Given problem
Render every line of the listing below as a numbered list, leaving out any blank lines.

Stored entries
----
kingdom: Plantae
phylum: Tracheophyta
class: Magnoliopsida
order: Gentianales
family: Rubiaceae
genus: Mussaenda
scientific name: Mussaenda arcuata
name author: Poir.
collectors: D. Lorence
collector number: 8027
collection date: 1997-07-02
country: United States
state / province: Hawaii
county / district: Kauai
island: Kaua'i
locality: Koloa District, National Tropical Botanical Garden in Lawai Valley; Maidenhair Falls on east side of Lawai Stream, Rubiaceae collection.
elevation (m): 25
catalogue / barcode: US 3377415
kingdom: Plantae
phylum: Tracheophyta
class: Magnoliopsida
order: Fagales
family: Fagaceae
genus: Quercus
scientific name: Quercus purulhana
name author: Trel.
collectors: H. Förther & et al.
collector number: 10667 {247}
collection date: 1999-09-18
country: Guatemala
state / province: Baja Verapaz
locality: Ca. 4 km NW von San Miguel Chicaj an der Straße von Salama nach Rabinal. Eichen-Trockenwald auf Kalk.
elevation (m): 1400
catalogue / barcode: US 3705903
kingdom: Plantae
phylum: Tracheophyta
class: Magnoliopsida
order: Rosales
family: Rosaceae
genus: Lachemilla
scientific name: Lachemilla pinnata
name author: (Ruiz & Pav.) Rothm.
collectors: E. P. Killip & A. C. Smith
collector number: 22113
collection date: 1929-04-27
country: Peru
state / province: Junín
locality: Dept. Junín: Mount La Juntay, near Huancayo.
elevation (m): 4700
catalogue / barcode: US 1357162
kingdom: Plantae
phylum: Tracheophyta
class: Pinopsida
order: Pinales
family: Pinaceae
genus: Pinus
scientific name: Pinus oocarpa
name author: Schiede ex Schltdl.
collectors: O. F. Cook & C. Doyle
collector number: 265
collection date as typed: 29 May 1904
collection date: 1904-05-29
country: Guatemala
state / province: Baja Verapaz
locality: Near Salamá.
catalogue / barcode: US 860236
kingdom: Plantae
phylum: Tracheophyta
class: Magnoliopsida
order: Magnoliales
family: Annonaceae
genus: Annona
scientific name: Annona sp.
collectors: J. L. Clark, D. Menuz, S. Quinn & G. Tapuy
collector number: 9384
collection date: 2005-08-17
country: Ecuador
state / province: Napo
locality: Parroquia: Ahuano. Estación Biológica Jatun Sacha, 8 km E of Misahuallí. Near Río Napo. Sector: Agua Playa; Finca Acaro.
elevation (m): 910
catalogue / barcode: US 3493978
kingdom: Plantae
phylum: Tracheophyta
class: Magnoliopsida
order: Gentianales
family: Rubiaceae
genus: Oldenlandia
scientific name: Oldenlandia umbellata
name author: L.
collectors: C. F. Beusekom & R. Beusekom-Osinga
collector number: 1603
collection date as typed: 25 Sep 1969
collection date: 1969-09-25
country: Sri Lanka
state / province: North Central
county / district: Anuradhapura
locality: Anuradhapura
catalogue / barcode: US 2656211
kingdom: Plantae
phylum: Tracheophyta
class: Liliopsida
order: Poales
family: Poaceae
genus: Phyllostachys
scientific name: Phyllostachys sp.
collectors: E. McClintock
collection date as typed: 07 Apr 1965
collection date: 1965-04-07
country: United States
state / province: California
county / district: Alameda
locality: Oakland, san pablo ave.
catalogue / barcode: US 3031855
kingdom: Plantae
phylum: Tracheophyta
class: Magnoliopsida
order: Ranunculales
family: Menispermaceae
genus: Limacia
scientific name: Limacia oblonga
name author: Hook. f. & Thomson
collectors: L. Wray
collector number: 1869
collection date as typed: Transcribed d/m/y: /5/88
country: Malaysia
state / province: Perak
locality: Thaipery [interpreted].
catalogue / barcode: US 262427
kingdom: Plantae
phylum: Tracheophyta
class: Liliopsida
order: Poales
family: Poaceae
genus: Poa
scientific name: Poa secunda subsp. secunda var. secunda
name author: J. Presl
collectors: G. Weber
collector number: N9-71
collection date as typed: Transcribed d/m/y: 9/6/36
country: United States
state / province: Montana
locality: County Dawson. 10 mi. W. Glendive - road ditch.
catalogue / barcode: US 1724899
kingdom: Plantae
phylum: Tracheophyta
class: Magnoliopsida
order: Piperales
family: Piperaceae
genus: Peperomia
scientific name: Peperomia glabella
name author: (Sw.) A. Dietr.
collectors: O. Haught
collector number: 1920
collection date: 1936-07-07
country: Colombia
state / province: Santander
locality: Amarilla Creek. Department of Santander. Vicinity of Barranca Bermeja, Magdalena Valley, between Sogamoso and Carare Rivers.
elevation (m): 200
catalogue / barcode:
----
Response to the exercise
1. kingdom: Plantae
2. phylum: Tracheophyta
3. class: Magnoliopsida
4. order: Gentianales
5. family: Rubiaceae
6. genus: Mussaenda
7. scientific name: Mussaenda arcuata
8. name author: Poir.
9. collectors: D. Lorence
10. collector number: 8027
11. collection date: 1997-07-02
12. country: United States
13. state / province: Hawaii
14. county / district: Kauai
15. island: Kaua'i
16. locality: Koloa District, National Tropical Botanical Garden in Lawai Valley; Maidenhair Falls on east side of Lawai Stream, Rubiaceae collection.
17. elevation (m): 25
18. catalogue / barcode: US 3377415
19. kingdom: Plantae
20. phylum: Tracheophyta
21. class: Magnoliopsida
22. order: Fagales
23. family: Fagaceae
24. genus: Quercus
25. scientific name: Quercus purulhana
26. name author: Trel.
27. collectors: H. Förther & et al.
28. collector number: 10667 {247}
29. collection date: 1999-09-18
30. country: Guatemala
31. state / province: Baja Verapaz
32. locality: Ca. 4 km NW von San Miguel Chicaj an der Straße von Salama nach Rabinal. Eichen-Trockenwald auf Kalk.
33. elevation (m): 1400
34. catalogue / barcode: US 3705903
35. kingdom: Plantae
36. phylum: Tracheophyta
37. class: Magnoliopsida
38. order: Rosales
39. family: Rosaceae
40. genus: Lachemilla
41. scientific name: Lachemilla pinnata
42. name author: (Ruiz & Pav.) Rothm.
43. collectors: E. P. Killip & A. C. Smith
44. collector number: 22113
45. collection date: 1929-04-27
46. country: Peru
47. state / province: Junín
48. locality: Dept. Junín: Mount La Juntay, near Huancayo.
49. elevation (m): 4700
50. catalogue / barcode: US 1357162
51. kingdom: Plantae
52. phylum: Tracheophyta
53. class: Pinopsida
54. order: Pinales
55. family: Pinaceae
56. genus: Pinus
57. scientific name: Pinus oocarpa
58. name author: Schiede ex Schltdl.
59. collectors: O. F. Cook & C. Doyle
60. collector number: 265
61. collection date as typed: 29 May 1904
62. collection date: 1904-05-29
63. country: Guatemala
64. state / province: Baja Verapaz
65. locality: Near Salamá.
66. catalogue / barcode: US 860236
67. kingdom: Plantae
68. phylum: Tracheophyta
69. class: Magnoliopsida
70. order: Magnoliales
71. family: Annonaceae
72. genus: Annona
73. scientific name: Annona sp.
74. collectors: J. L. Clark, D. Menuz, S. Quinn & G. Tapuy
75. collector number: 9384
76. collection date: 2005-08-17
77. country: Ecuador
78. state / province: Napo
79. locality: Parroquia: Ahuano. Estación Biológica Jatun Sacha, 8 km E of Misahuallí. Near Río Napo. Sector: Agua Playa; Finca Acaro.
80. elevation (m): 910
81. catalogue / barcode: US 3493978
82. kingdom: Plantae
83. phylum: Tracheophyta
84. class: Magnoliopsida
85. order: Gentianales
86. family: Rubiaceae
87. genus: Oldenlandia
88. scientific name: Oldenlandia umbellata
89. name author: L.
90. collectors: C. F. Beusekom & R. Beusekom-Osinga
91. collector number: 1603
92. collection date as typed: 25 Sep 1969
93. collection date: 1969-09-25
94. country: Sri Lanka
95. state / province: North Central
96. county / district: Anuradhapura
97. locality: Anuradhapura
98. catalogue / barcode: US 2656211
99. kingdom: Plantae
100. phylum: Tracheophyta
101. class: Liliopsida
102. order: Poales
103. family: Poaceae
104. genus: Phyllostachys
105. scientific name: Phyllostachys sp.
106. collectors: E. McClintock
107. collection date as typed: 07 Apr 1965
108. collection date: 1965-04-07
109. country: United States
110. state / province: California
111. county / district: Alameda
112. locality: Oakland, san pablo ave.
113. catalogue / barcode: US 3031855
114. kingdom: Plantae
115. phylum: Tracheophyta
116. class: Magnoliopsida
117. order: Ranunculales
118. family: Menispermaceae
119. genus: Limacia
120. scientific name: Limacia oblonga
121. name author: Hook. f. & Thomson
122. collectors: L. Wray
123. collector number: 1869
124. collection date as typed: Transcribed d/m/y: /5/88
125. country: Malaysia
126. state / province: Perak
127. locality: Thaipery [interpreted].
128. catalogue / barcode: US 262427
129. kingdom: Plantae
130. phylum: Tracheophyta
131. class: Liliopsida
132. order: Poales
133. family: Poaceae
134. genus: Poa
135. scientific name: Poa secunda subsp. secunda var. secunda
136. name author: J. Presl
137. collectors: G. Weber
138. collector number: N9-71
139. collection date as typed: Transcribed d/m/y: 9/6/36
140. country: United States
141. state / province: Montana
142. locality: County Dawson. 10 mi. W. Glendive - road ditch.
143. catalogue / barcode: US 1724899
144. kingdom: Plantae
145. phylum: Tracheophyta
146. class: Magnoliopsida
147. order: Piperales
148. family: Piperaceae
149. genus: Peperomia
150. scientific name: Peperomia glabella
151. name author: (Sw.) A. Dietr.
152. collectors: O. Haught
153. collector number: 1920
154. collection date: 1936-07-07
155. country: Colombia
156. state / province: Santander
157. locality: Amarilla Creek. Department of Santander. Vicinity of Barranca Bermeja, Magdalena Valley, between Sogamoso and Carare Rivers.
158. elevation (m): 200
159. catalogue / barcode:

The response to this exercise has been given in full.